Work instruction:
Give back a single number: the count of lines in the data that contain the string "XSize".

Electronic design files
※ ※ ※

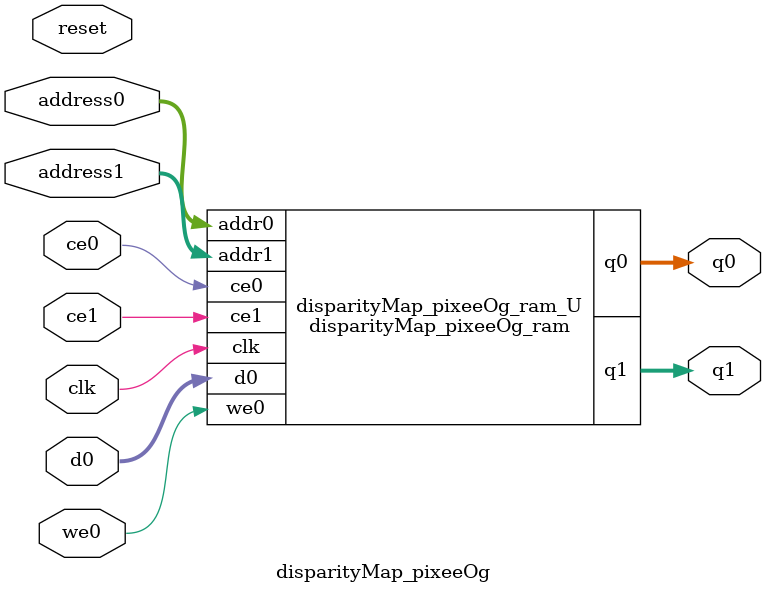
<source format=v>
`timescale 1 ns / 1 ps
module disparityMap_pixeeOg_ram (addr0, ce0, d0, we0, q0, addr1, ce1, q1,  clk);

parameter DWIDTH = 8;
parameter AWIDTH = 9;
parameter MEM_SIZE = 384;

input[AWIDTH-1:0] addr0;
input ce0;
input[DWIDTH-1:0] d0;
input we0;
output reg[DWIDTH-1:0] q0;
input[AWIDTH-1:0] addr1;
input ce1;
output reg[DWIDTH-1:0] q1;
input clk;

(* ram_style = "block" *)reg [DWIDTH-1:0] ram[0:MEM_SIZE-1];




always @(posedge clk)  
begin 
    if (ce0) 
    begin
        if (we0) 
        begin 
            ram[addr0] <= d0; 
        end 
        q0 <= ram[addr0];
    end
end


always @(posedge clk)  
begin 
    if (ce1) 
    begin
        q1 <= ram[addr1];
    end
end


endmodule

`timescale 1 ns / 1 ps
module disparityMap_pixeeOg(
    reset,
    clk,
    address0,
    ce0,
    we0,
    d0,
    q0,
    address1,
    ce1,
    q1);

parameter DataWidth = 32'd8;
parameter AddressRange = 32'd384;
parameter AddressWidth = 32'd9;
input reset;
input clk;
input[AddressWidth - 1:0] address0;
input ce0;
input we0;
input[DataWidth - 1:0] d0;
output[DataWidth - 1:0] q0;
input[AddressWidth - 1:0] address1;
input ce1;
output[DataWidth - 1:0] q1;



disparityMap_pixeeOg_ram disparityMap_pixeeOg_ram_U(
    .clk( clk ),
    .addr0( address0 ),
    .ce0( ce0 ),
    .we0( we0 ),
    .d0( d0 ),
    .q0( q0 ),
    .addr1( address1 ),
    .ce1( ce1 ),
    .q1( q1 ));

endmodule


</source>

※ ※ ※

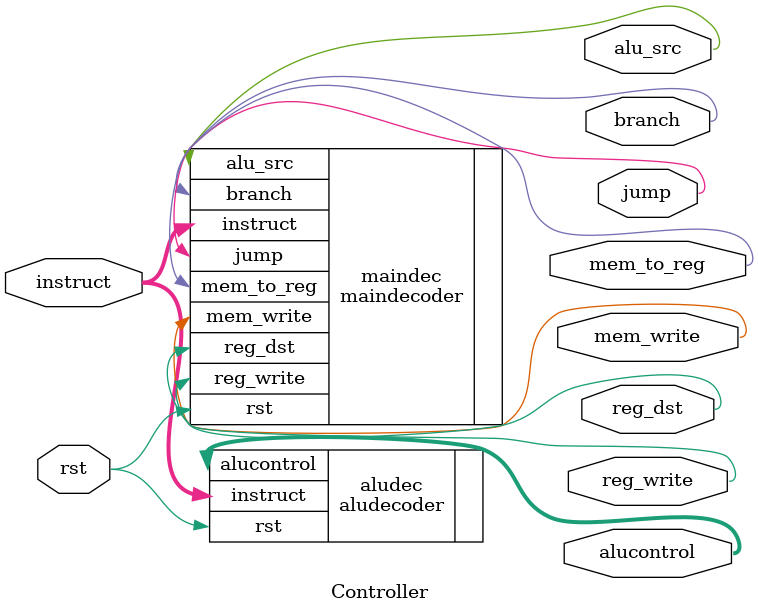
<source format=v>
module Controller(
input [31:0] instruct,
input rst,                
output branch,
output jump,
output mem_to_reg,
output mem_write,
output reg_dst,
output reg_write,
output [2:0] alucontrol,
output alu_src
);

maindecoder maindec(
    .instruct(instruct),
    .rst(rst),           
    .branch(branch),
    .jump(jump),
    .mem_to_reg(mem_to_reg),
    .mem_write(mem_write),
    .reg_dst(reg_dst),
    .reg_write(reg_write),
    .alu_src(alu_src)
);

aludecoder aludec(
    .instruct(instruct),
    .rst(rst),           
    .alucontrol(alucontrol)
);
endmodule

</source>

※ ※ ※

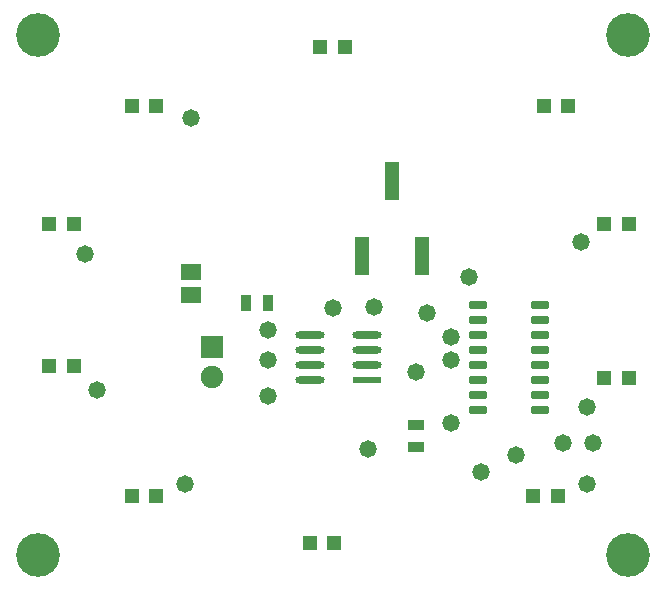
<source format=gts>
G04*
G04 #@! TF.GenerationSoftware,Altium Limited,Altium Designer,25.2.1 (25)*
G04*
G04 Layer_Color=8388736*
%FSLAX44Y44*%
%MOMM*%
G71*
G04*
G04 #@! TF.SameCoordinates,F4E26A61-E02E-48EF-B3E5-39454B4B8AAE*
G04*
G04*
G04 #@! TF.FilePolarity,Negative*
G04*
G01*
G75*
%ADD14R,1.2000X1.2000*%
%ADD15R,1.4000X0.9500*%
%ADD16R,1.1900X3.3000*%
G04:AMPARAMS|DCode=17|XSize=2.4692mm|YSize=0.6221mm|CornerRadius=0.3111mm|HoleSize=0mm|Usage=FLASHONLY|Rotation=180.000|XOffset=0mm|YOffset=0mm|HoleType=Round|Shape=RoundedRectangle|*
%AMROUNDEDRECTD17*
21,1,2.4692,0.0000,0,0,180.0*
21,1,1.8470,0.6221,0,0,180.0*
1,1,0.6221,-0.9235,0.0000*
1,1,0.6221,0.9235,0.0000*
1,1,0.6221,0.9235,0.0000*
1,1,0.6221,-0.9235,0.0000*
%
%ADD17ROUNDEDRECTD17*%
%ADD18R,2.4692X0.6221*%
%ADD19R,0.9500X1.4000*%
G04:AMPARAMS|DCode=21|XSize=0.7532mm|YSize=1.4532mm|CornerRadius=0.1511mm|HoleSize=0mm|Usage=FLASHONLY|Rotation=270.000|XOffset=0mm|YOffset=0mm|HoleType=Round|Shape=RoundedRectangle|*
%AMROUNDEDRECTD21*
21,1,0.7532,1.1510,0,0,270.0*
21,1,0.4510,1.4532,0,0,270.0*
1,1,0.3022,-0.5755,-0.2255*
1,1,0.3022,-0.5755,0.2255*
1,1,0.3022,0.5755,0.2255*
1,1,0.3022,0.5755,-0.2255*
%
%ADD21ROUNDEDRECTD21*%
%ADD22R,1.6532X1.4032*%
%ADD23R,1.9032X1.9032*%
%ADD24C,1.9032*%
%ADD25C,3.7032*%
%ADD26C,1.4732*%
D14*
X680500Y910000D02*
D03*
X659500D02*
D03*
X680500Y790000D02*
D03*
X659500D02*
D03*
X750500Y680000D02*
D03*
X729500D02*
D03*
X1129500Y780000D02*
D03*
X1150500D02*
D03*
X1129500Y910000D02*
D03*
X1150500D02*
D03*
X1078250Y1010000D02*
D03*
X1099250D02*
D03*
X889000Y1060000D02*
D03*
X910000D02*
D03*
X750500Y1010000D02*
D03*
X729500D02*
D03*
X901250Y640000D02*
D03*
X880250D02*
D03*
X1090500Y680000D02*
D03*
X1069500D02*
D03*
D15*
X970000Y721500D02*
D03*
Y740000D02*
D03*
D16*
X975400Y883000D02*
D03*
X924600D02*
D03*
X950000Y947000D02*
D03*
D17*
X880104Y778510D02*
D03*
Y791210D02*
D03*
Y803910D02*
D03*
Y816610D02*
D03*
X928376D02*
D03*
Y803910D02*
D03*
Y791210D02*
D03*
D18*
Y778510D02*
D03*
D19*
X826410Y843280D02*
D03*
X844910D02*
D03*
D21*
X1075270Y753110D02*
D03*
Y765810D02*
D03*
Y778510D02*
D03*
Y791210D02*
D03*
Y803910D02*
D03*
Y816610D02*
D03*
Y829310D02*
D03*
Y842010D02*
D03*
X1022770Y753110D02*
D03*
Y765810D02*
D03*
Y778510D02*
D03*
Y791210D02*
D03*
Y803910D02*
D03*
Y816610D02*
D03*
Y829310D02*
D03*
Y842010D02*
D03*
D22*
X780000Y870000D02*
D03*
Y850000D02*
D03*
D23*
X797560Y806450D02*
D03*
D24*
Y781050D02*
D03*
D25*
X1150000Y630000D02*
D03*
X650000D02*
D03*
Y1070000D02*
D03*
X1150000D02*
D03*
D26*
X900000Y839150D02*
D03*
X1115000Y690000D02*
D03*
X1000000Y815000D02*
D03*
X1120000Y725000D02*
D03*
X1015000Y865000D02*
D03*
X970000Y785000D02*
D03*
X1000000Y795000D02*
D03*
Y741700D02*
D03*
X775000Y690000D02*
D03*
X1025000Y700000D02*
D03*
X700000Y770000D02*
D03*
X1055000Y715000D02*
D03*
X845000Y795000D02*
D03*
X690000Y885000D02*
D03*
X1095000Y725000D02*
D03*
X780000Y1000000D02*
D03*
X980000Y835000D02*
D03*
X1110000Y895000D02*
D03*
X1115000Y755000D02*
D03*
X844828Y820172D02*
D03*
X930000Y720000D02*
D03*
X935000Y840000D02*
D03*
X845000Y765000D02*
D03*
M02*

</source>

※ ※ ※

Result:
2